◆ **What you have to do**
When the records are reproduced, each one must match exactly, and no picture may be kept.
--------
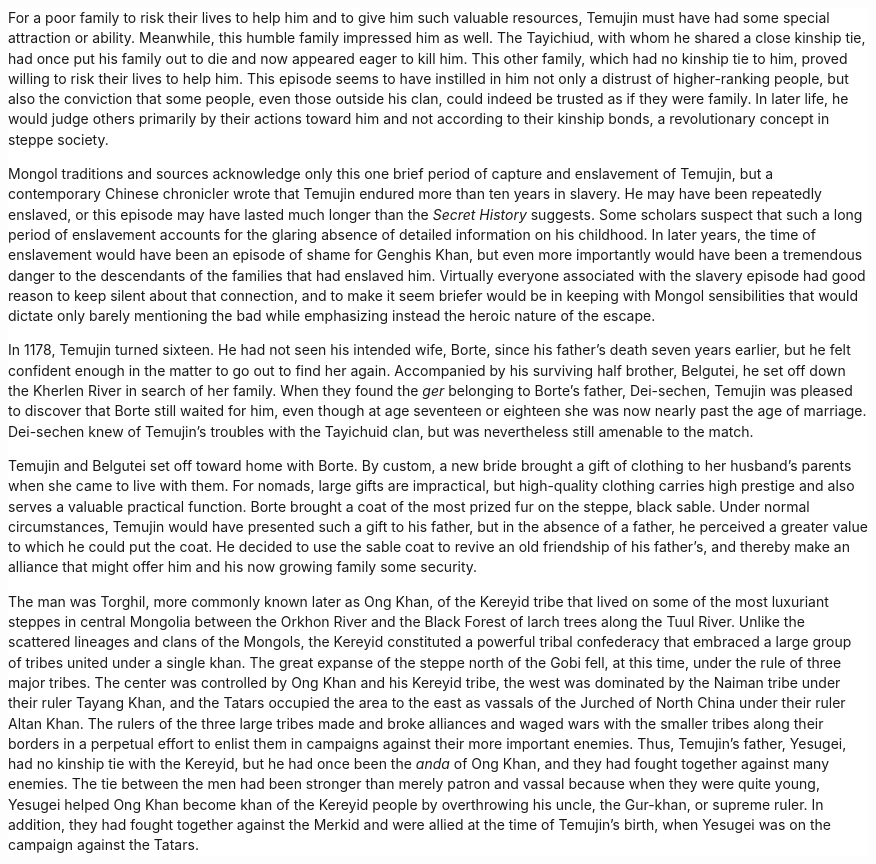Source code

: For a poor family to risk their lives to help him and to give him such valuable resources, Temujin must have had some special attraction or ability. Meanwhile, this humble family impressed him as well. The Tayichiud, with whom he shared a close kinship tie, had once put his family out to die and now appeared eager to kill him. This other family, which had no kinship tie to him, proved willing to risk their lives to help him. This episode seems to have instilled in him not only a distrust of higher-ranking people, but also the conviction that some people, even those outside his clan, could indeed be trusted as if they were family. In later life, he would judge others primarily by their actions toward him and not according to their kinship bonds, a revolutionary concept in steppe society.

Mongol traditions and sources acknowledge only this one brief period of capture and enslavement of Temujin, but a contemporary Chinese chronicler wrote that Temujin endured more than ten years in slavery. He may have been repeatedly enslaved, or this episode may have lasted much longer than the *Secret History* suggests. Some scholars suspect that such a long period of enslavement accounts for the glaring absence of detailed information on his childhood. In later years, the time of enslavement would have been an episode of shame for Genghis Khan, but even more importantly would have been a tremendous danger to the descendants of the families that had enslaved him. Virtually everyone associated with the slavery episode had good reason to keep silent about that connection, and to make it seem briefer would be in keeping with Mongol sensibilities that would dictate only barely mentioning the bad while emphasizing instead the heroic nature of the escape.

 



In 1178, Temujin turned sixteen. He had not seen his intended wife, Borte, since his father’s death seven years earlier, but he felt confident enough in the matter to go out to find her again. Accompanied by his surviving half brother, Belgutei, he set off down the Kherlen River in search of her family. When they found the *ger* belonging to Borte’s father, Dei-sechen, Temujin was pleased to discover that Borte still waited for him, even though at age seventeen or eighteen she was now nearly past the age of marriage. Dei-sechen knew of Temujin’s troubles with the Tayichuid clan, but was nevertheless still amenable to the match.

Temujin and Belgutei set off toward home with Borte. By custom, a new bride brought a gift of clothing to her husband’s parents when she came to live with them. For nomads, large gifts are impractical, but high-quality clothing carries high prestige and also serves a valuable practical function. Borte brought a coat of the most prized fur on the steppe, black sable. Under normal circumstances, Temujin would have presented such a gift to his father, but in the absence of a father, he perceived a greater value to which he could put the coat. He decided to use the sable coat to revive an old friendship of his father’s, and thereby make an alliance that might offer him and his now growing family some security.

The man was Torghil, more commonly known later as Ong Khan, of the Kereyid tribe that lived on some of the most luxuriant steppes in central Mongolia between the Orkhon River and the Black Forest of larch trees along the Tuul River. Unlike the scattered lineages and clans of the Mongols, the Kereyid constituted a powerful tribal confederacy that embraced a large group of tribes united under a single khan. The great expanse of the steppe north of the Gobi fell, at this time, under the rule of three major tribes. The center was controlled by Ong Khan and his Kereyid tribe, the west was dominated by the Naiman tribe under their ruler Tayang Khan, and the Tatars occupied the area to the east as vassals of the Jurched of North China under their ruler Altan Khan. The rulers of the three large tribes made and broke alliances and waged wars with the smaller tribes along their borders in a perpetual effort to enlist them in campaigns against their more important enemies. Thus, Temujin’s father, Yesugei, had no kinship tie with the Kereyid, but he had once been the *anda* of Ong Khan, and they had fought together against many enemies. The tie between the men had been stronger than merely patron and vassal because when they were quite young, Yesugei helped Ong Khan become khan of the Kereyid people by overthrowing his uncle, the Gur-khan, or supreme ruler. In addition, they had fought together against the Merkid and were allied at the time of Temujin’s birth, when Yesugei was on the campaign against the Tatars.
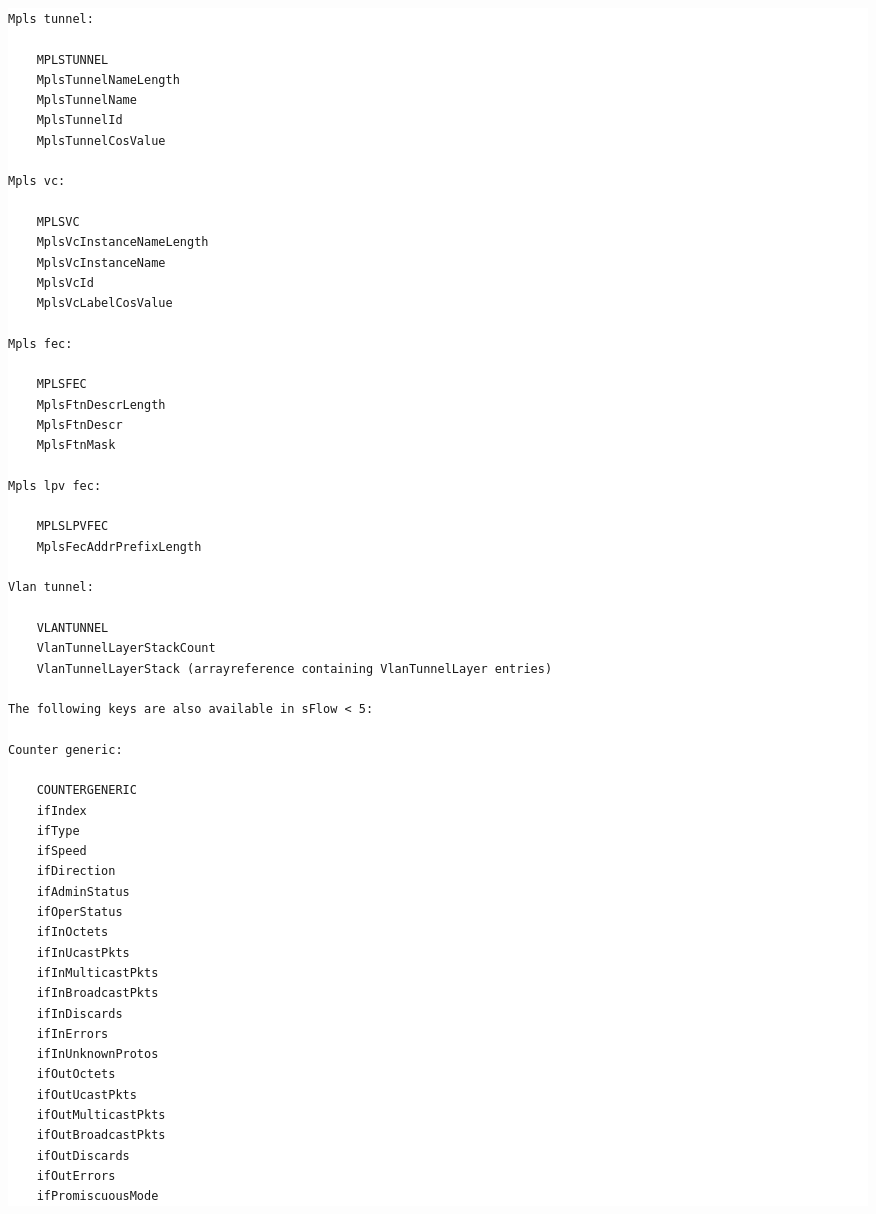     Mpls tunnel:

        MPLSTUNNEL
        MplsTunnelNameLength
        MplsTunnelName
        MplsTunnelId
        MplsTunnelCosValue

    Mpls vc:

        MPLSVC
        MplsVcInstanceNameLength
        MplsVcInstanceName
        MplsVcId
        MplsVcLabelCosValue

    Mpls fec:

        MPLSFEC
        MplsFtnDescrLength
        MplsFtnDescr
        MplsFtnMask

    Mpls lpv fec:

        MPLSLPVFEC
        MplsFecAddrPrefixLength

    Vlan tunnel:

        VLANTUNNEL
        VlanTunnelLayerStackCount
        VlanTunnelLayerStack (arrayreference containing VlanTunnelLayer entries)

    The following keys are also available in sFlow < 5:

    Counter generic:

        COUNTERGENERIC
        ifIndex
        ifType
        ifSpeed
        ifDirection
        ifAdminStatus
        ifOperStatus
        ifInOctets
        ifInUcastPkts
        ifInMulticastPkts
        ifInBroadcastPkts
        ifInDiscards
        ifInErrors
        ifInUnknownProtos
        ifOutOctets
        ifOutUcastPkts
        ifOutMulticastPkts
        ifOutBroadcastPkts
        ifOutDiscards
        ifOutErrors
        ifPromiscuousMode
--------
◆ **Response**
Source code

: For a poor family to risk their lives to help him and to give him such valuable resources, Temujin must have had some special attraction or ability. Meanwhile, this humble family impressed him as well. The Tayichiud, with whom he shared a close kinship tie, had once put his family out to die and now appeared eager to kill him. This other family, which had no kinship tie to him, proved willing to risk their lives to help him. This episode seems to have instilled in him not only a distrust of higher-ranking people, but also the conviction that some people, even those outside his clan, could indeed be trusted as if they were family. In later life, he would judge others primarily by their actions toward him and not according to their kinship bonds, a revolutionary concept in steppe society.

Mongol traditions and sources acknowledge only this one brief period of capture and enslavement of Temujin, but a contemporary Chinese chronicler wrote that Temujin endured more than ten years in slavery. He may have been repeatedly enslaved, or this episode may have lasted much longer than the *Secret History* suggests. Some scholars suspect that such a long period of enslavement accounts for the glaring absence of detailed information on his childhood. In later years, the time of enslavement would have been an episode of shame for Genghis Khan, but even more importantly would have been a tremendous danger to the descendants of the families that had enslaved him. Virtually everyone associated with the slavery episode had good reason to keep silent about that connection, and to make it seem briefer would be in keeping with Mongol sensibilities that would dictate only barely mentioning the bad while emphasizing instead the heroic nature of the escape.

 



In 1178, Temujin turned sixteen. He had not seen his intended wife, Borte, since his father’s death seven years earlier, but he felt confident enough in the matter to go out to find her again. Accompanied by his surviving half brother, Belgutei, he set off down the Kherlen River in search of her family. When they found the *ger* belonging to Borte’s father, Dei-sechen, Temujin was pleased to discover that Borte still waited for him, even though at age seventeen or eighteen she was now nearly past the age of marriage. Dei-sechen knew of Temujin’s troubles with the Tayichuid clan, but was nevertheless still amenable to the match.

Temujin and Belgutei set off toward home with Borte. By custom, a new bride brought a gift of clothing to her husband’s parents when she came to live with them. For nomads, large gifts are impractical, but high-quality clothing carries high prestige and also serves a valuable practical function. Borte brought a coat of the most prized fur on the steppe, black sable. Under normal circumstances, Temujin would have presented such a gift to his father, but in the absence of a father, he perceived a greater value to which he could put the coat. He decided to use the sable coat to revive an old friendship of his father’s, and thereby make an alliance that might offer him and his now growing family some security.

The man was Torghil, more commonly known later as Ong Khan, of the Kereyid tribe that lived on some of the most luxuriant steppes in central Mongolia between the Orkhon River and the Black Forest of larch trees along the Tuul River. Unlike the scattered lineages and clans of the Mongols, the Kereyid constituted a powerful tribal confederacy that embraced a large group of tribes united under a single khan. The great expanse of the steppe north of the Gobi fell, at this time, under the rule of three major tribes. The center was controlled by Ong Khan and his Kereyid tribe, the west was dominated by the Naiman tribe under their ruler Tayang Khan, and the Tatars occupied the area to the east as vassals of the Jurched of North China under their ruler Altan Khan. The rulers of the three large tribes made and broke alliances and waged wars with the smaller tribes along their borders in a perpetual effort to enlist them in campaigns against their more important enemies. Thus, Temujin’s father, Yesugei, had no kinship tie with the Kereyid, but he had once been the *anda* of Ong Khan, and they had fought together against many enemies. The tie between the men had been stronger than merely patron and vassal because when they were quite young, Yesugei helped Ong Khan become khan of the Kereyid people by overthrowing his uncle, the Gur-khan, or supreme ruler. In addition, they had fought together against the Merkid and were allied at the time of Temujin’s birth, when Yesugei was on the campaign against the Tatars.
     Mpls tunnel:

        MPLSTUNNEL
        MplsTunnelNameLength
        MplsTunnelName
        MplsTunnelId
        MplsTunnelCosValue

    Mpls vc:

        MPLSVC
        MplsVcInstanceNameLength
        MplsVcInstanceName
        MplsVcId
        MplsVcLabelCosValue

    Mpls fec:

        MPLSFEC
        MplsFtnDescrLength
        MplsFtnDescr
        MplsFtnMask

    Mpls lpv fec:

        MPLSLPVFEC
        MplsFecAddrPrefixLength

    Vlan tunnel:

        VLANTUNNEL
        VlanTunnelLayerStackCount
        VlanTunnelLayerStack (arrayreference containing VlanTunnelLayer entries)

    The following keys are also available in sFlow < 5:

    Counter generic:

        COUNTERGENERIC
        ifIndex
        ifType
        ifSpeed
        ifDirection
        ifAdminStatus
        ifOperStatus
        ifInOctets
        ifInUcastPkts
        ifInMulticastPkts
        ifInBroadcastPkts
        ifInDiscards
        ifInErrors
        ifInUnknownProtos
        ifOutOctets
        ifOutUcastPkts
        ifOutMulticastPkts
        ifOutBroadcastPkts
        ifOutDiscards
        ifOutErrors
        ifPromiscuousMode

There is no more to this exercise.